With the Republicans set to take the majority in the House next year, Tuesday's election left a dark cloud over the budget and appropriations process for next year, according to budget experts.
Even if the Republican-led House and the Democratic Senate both manage to pass budget proposals next year, they would have a hard time agreeing on a single blueprint.
"You would imagine it would be very difficult to reconcile if the House and Senate each are able to pass a budget resolution individually…given the pledges [House Republicans] have made for deep cuts in spending…and no increases in revenues," said Jim Horney, who was deputy Democratic staff director on the Senate Budget Committee from 2001 to 2004, and now directs federal fiscal policy at the Center on Budget and Policy Priorities.
"It is hard to imagine that the Democrats would go along with a plan that has really deep cuts in a whole variety of programs and assumes that" the 2001 and 2003 tax cuts are extended for all taxpayers, Horney continued.

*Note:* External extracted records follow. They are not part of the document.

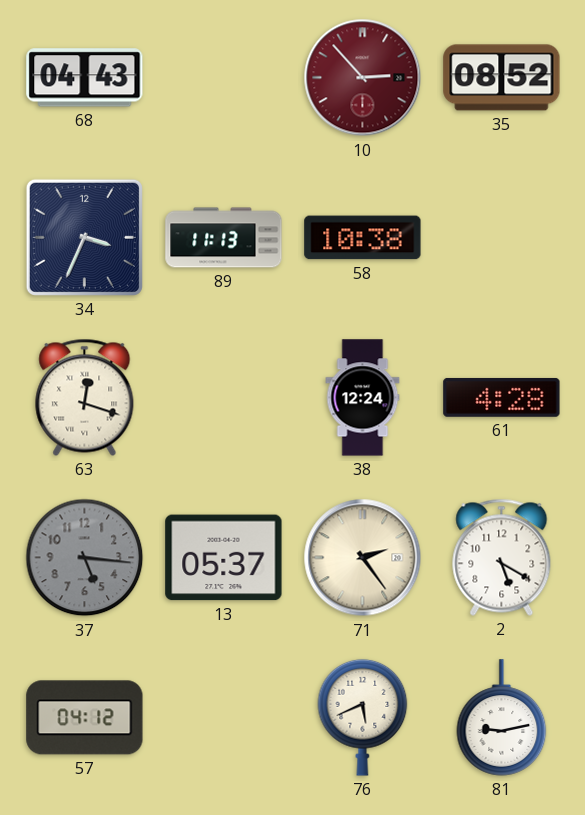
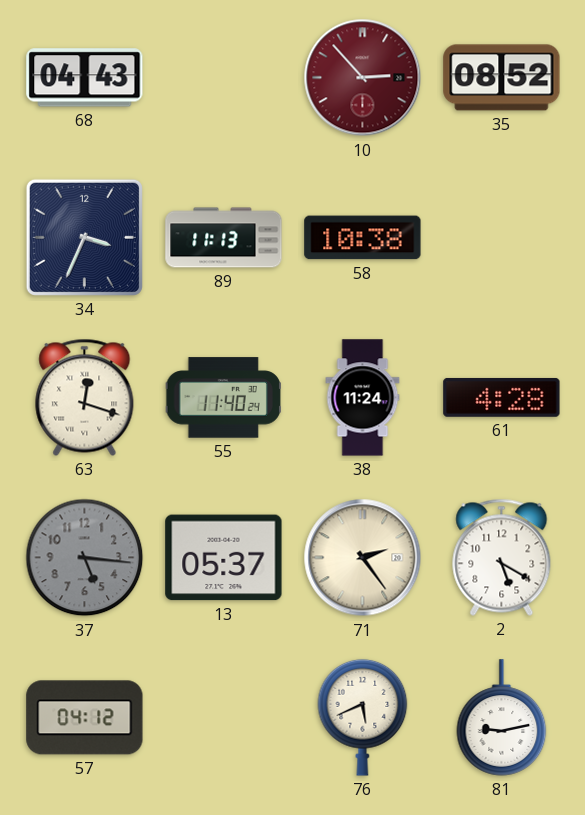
55: none -> 11:40
38: 12:24 -> 11:24
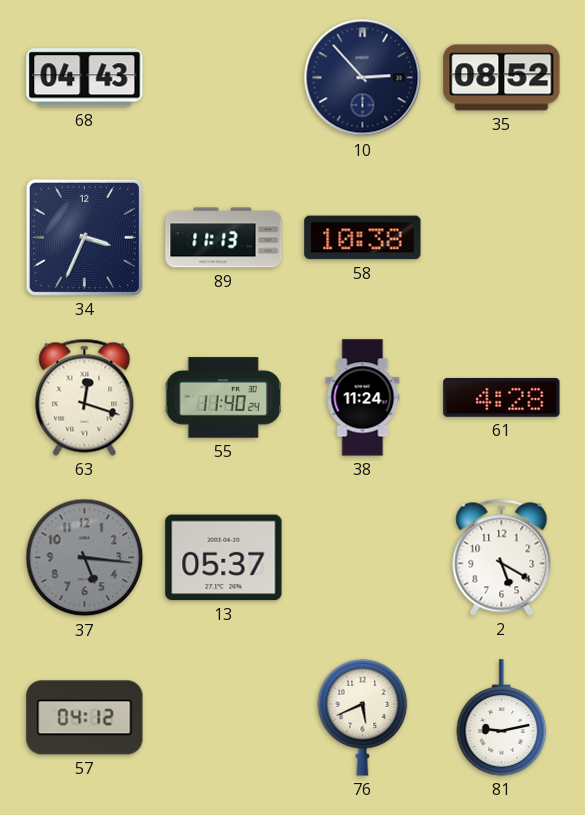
10 dial: burgundy -> navy
71: 2:24 -> none
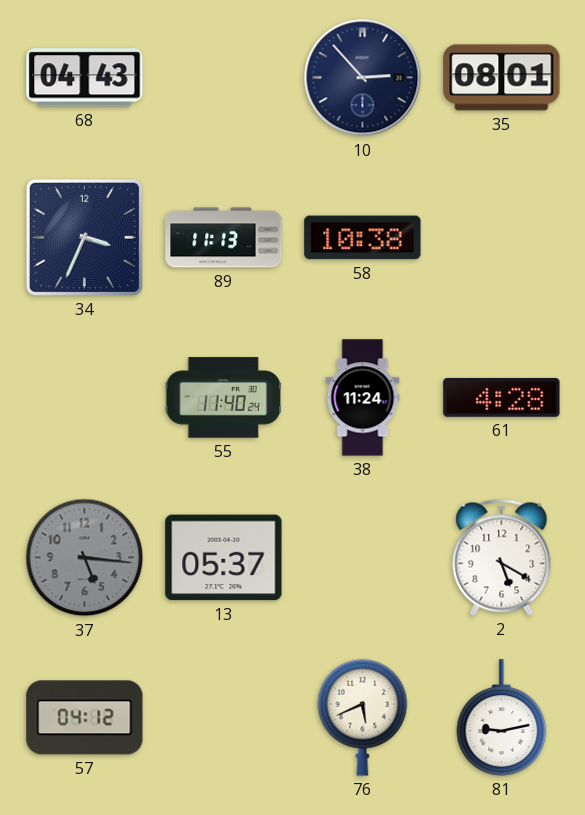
35: 08:52 -> 08:01
63: 12:18 -> none
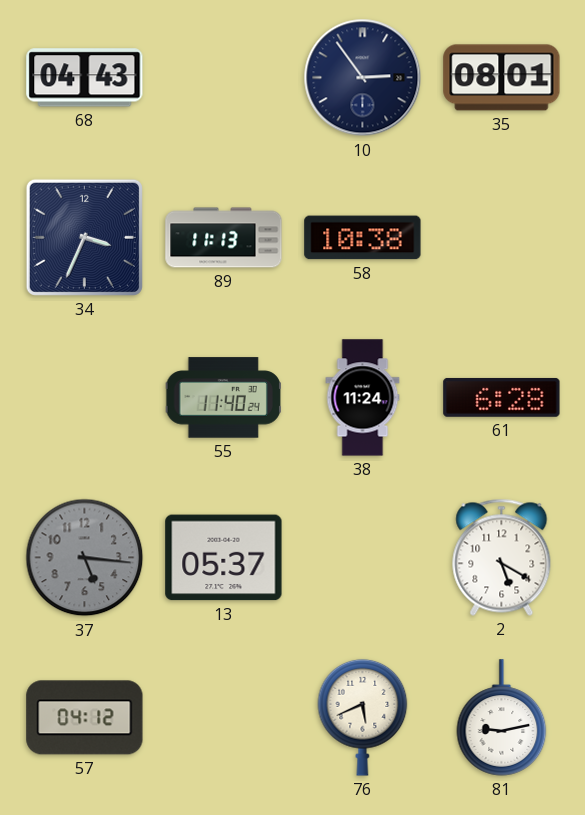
10: 2:53 -> 2:54
61: 4:28 -> 6:28
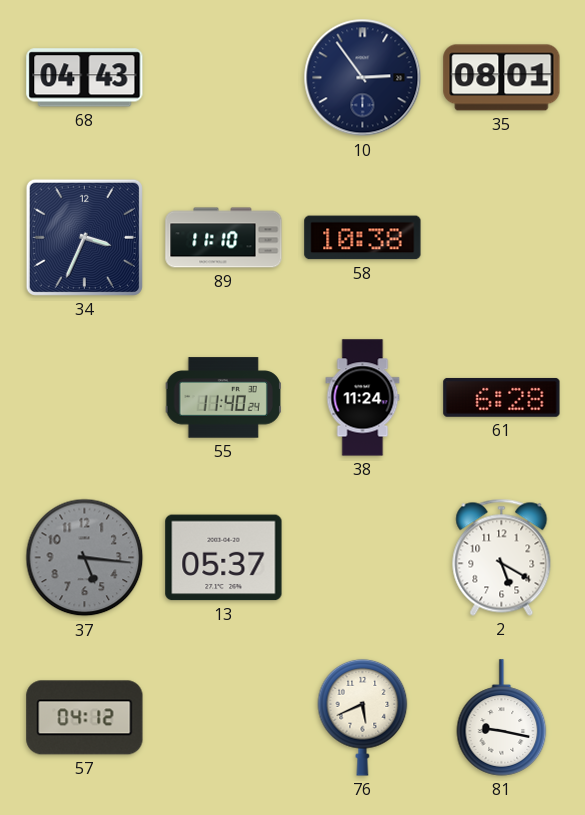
89: 11:13 -> 11:10
81: 9:13 -> 9:17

Bill Hoagland, who was policy advisor and top budget aide to former Senate Majority Leader Bill Frist, R-Tenn., was also skeptical about next year's budget and spending cycle.
But Hoagland held out hope that common ground could be reached after the President Obama's deficit commission weighs in December 1. The commission was created by an executive order and is charged with making recommendations to Congress on how to reduce the deficit. Democratic leaders have pledged to take up the panel's recommendations, but any recommendation will need the vote of 14 out of 18 members - a hurdle that may be too high.
"If they can't get to 14 votes, but they have various areas of the budget where they felt they reached consensus, I assume the president incorporates those into the budget he submits," Hoagland said. "Then I think you increase the opportunity for putting together-one can always hope-a bipartisan budget that would allow the president to pivot a little bit on spending and would allow Republicans to claim they have changed the focus of fiscal policy, and everybody gains something in the end."
Hoagland is working on the Bipartisan Policy Center's deficit commission, which is led by former Senate Budget Committee Chairman Pete Domenici, R-N.M., and Alice Rivlin, who has led both the Office of Management and Budget and the Congressional Budget Office.
The commission is scheduled to release its recommendations on November 17.